Asked how the police conducted their search, Alberto said: “Para din po tayong nagko-conduct ng mga checkpoint na kapag may mga motor na dumadaan, kinakapkapan din natin ‘yung mga kalalakihan, siyempre lalo na kung naka-jacket o minsan naman, inuutusan na rin natin sila na pakiangat na lang ‘yung damit para hindi na kapkapan. Kasi ‘pag nakita naman natin in plain view na wala namang nakasukbit na kung ano man, ay hindi na po kailangang kapkapan (It’s the same as when we conduct checkpoints when motorcycles pass, we frisk the men, especially if they’re wearing jackets, but sometimes we also tell them to lift their clothes instead so we don’t have to frisk them anymore. If we see in plain view that they don’t have anything on their person, we no longer need to frisk them).”

At saka meron pong insidente na ‘yung sinasabi nila na kinakapkapan na mga bag, ‘yun po ay nire-require na lang sila na kayo na po ang magbukas kasi sa inyo naman po ‘yan (And there are also incidents where they said their bags are searched, they were just required to open the bags themselves because these are theirs, after all),” Alberto explained.

Maliwanag naman ‘yan dahil kapag ipinagpaalam nga po natin sa mga manager ng mga establisamyento, ‘yan po ay binubuksan talaga ang ilaw at saka ina-announce nila mismo na kaunting abala lang po ito, ito po ay daily routine na ginagawa ng mga pulis natin, nagko-conduct sila ng Oplan Bakal para din po sa kaligtasan ng mga customer (That is clear because when we seek permission from the managers of the establishment, they really turn on the lights and announce that they are sorry to bother, but this is our police’s daily routine, where they conduct Oplan Bakal for the customers’ safety),” he added.

Alberto said Loyola Heights barangay chairman Caezar Marquez had previously complained to him that the three establishments searched that night were not allowed to sell alcoholic drinks, and requested him to check on them, “kahit (even) three times a week.”

Ang permit lang nila is magtinda lang ng pagkain (They only have a permit to sell food),” Alberto quoted Marquez as saying.

Sabi ko nga, kahit nga gabi-gabi kasi hindi naman natin alam kung kelan mangyayari ‘yung krimen eh. Para maiwasan po natin (I even said that we can do inspections every night because we never know when a crime will occur. So we can avoid it),” Alberto added.

Asked if regulars at the establishments in the area could expect frequent inspections from now on, he said yes.

He noted that Marquez usually called for meetings with residents, including the schools in the vicinity such as Ateneo, to discuss peace and order. A representative of Ateneo supposedly sought Alberto’s help to “check” on students who would go to these bars after class instead of going straight home.

After Wednesday’s Oplan Bakal, said Alberto, the police wrote a report and informed Marquez that they had verified his complaint, that these establishments indeed sold alcoholic beverages.

Alberto hoped the public wouldn’t take the police’s actions negatively.

Kung du’n nga sa isang pamilya, imagine-in na lang natin ‘pag meron pong lasing o lulong sa droga, sa isang pamilya nagkakaroon ng hostage-taking eh. ‘Di po ba?
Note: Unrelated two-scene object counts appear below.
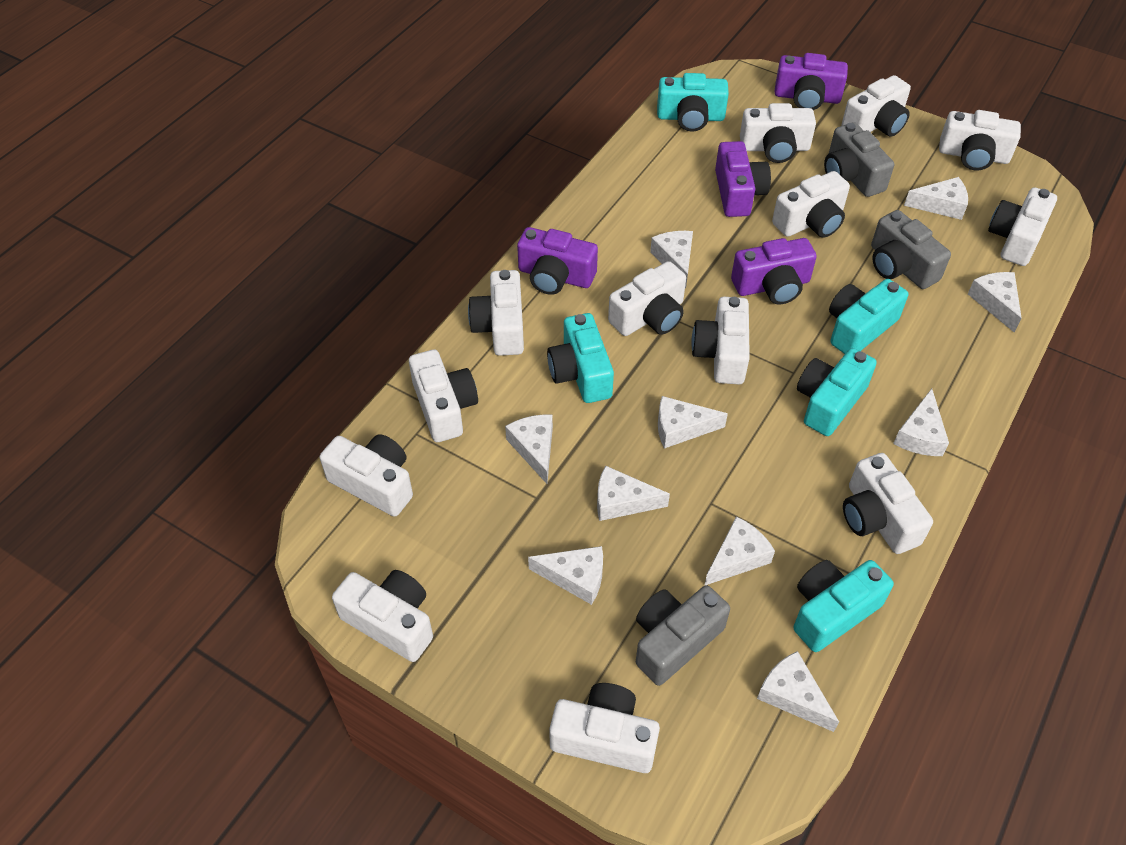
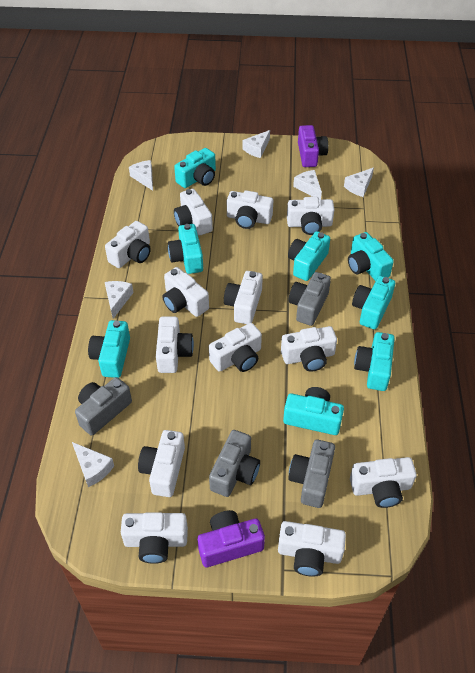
grey camera: 3 -> 4
purple camera: 4 -> 2
turquoise camera: 5 -> 8
white cheese: 10 -> 6

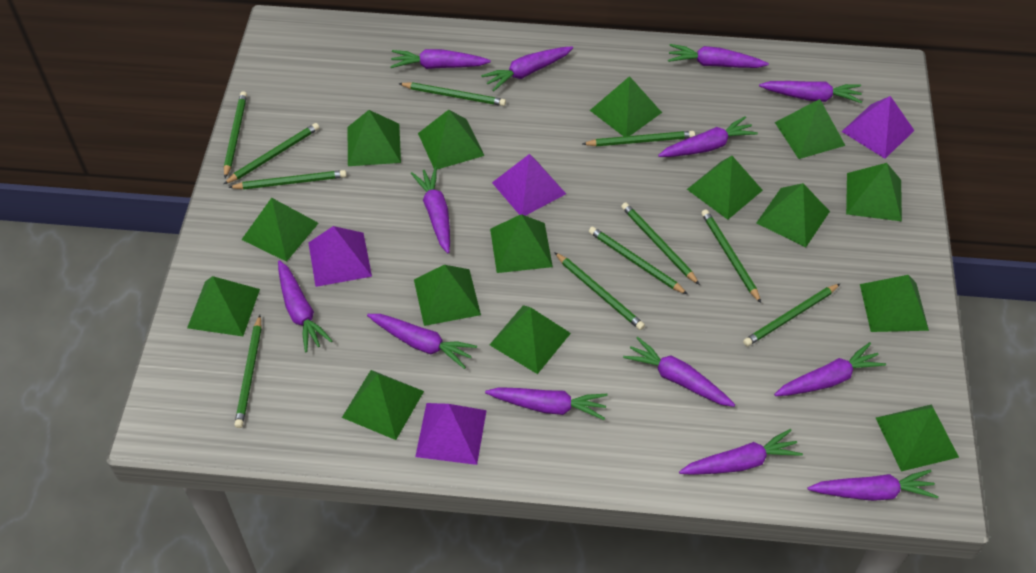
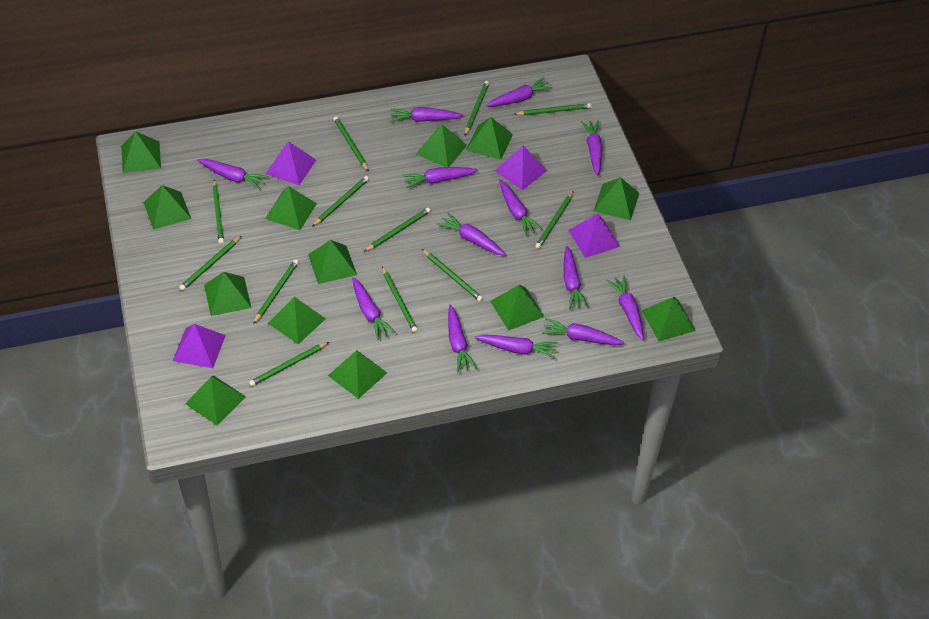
green pencil: 11 -> 12
green pyramid: 15 -> 13

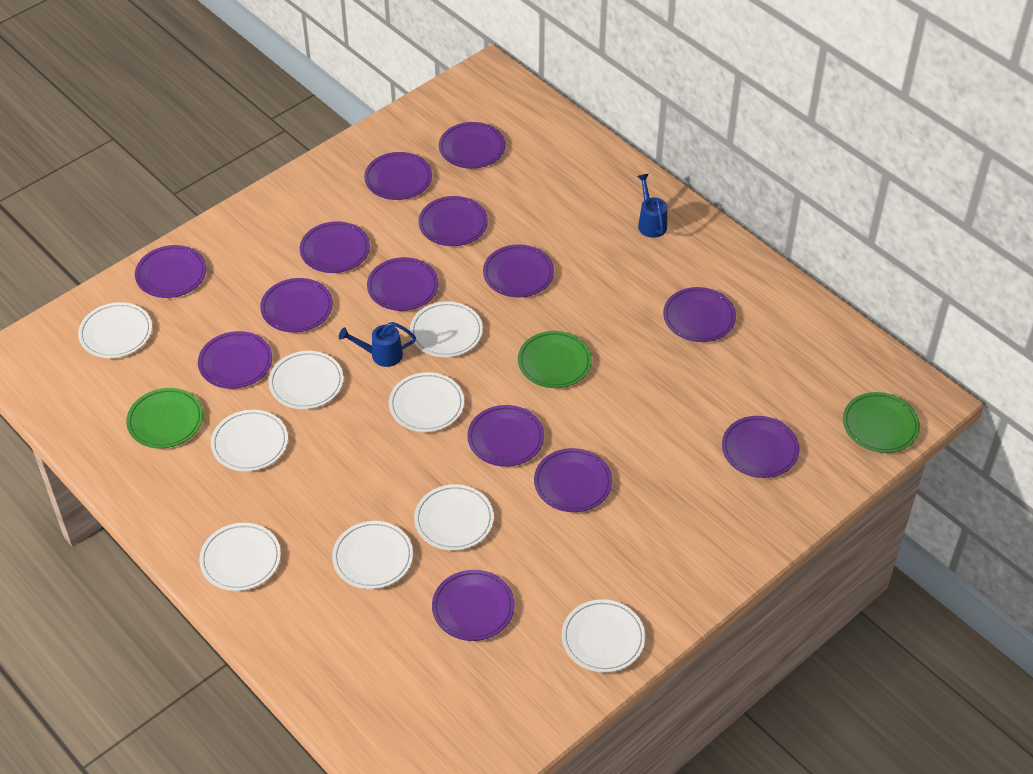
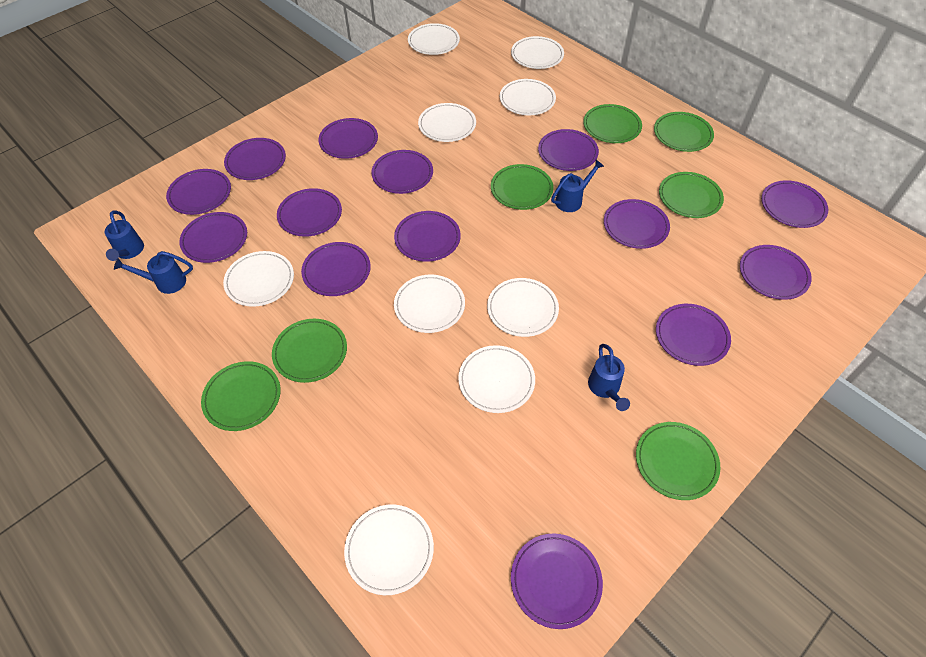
blue watering can: 2 -> 4
green plate: 3 -> 7

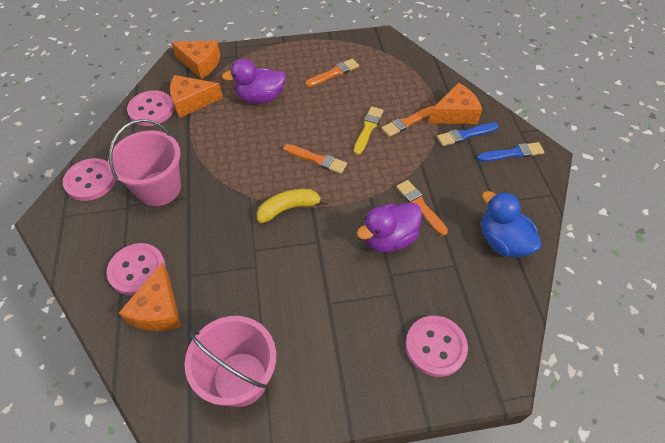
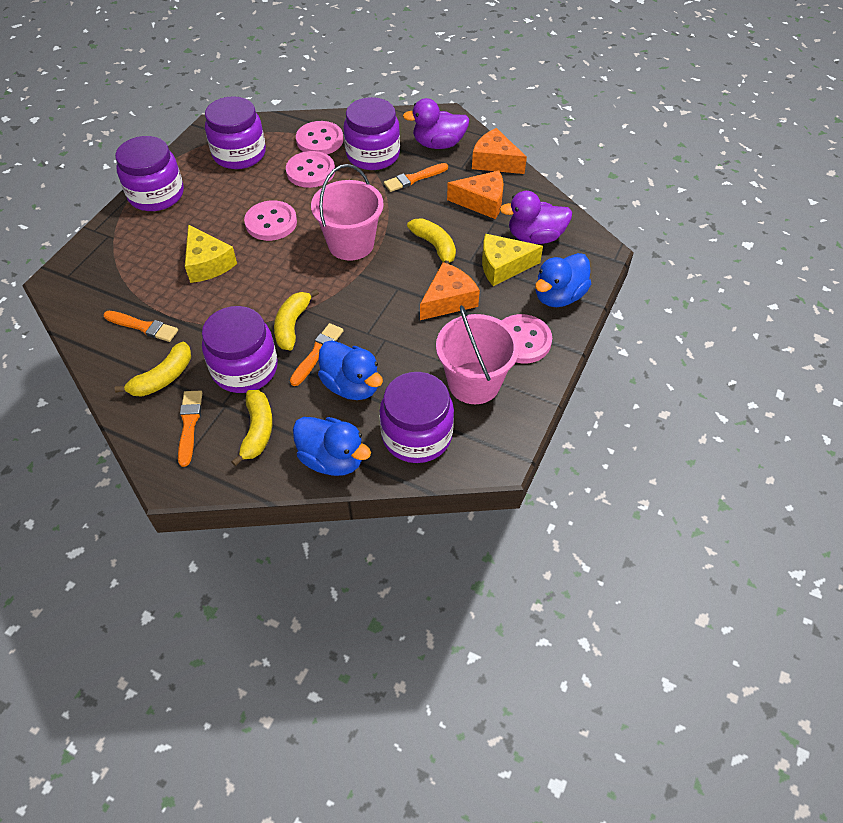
blue brush: 2 -> 0
blue duck: 1 -> 3
orange cheese: 4 -> 3
purple jar: 0 -> 5
yellow banana: 1 -> 4
yellow brush: 1 -> 0
yellow cheese: 0 -> 2

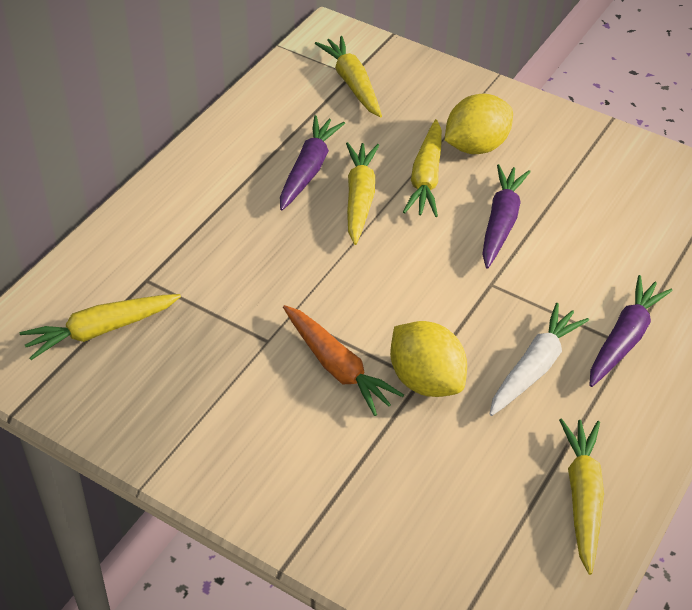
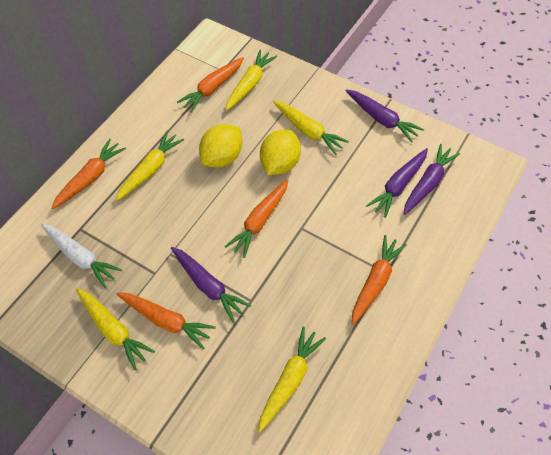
orange carrot: 1 -> 5
purple carrot: 3 -> 4

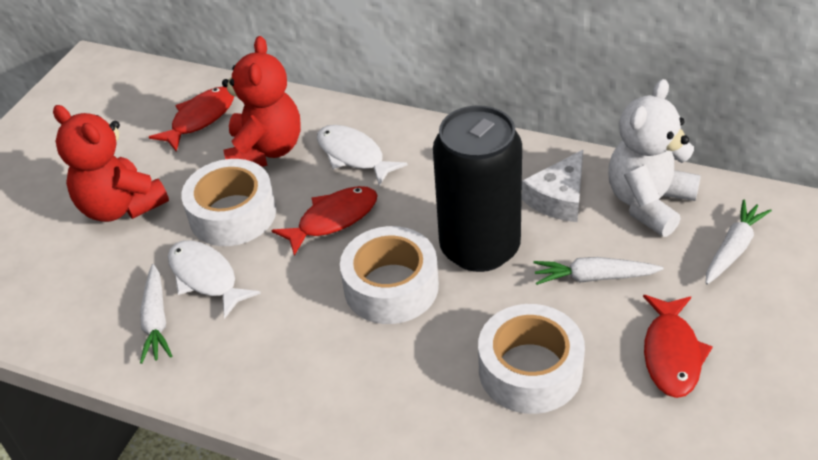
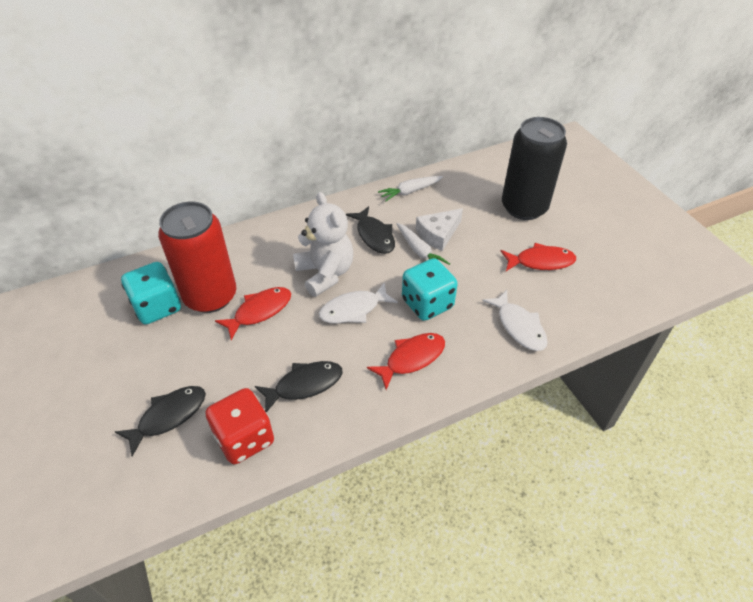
black fish: 0 -> 3
red can: 0 -> 1
red dice: 0 -> 1
red teddy bear: 2 -> 0
turquoise dice: 0 -> 2
white carrot: 3 -> 2
white tape: 3 -> 0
Eh ‘yun pa kayang ganu’n na mga bar na hindi naman sila magkakakilala, baka mamaya nasobrahan ng lasing, magkatitigan, magkapikunan. And then hindi natin alam, hindi naman nila na-check din kung meron palang dalang mga blunt object, or any deadly weapon na nakapasok doon. Which is bawal. Kaya tsine-check po natin ‘yun po para sa kaligtasan ng publiko (If it can happen in families — just imagine, someone who’s drunk or using drugs can take his or her family hostage. Right? In bars, people don’t even know each other. Someone might get too drunk and with just one look, get into a fight. We don’t know what might happen. They don’t even check whether people brought blunt objects or deadly weapons with them),” he said.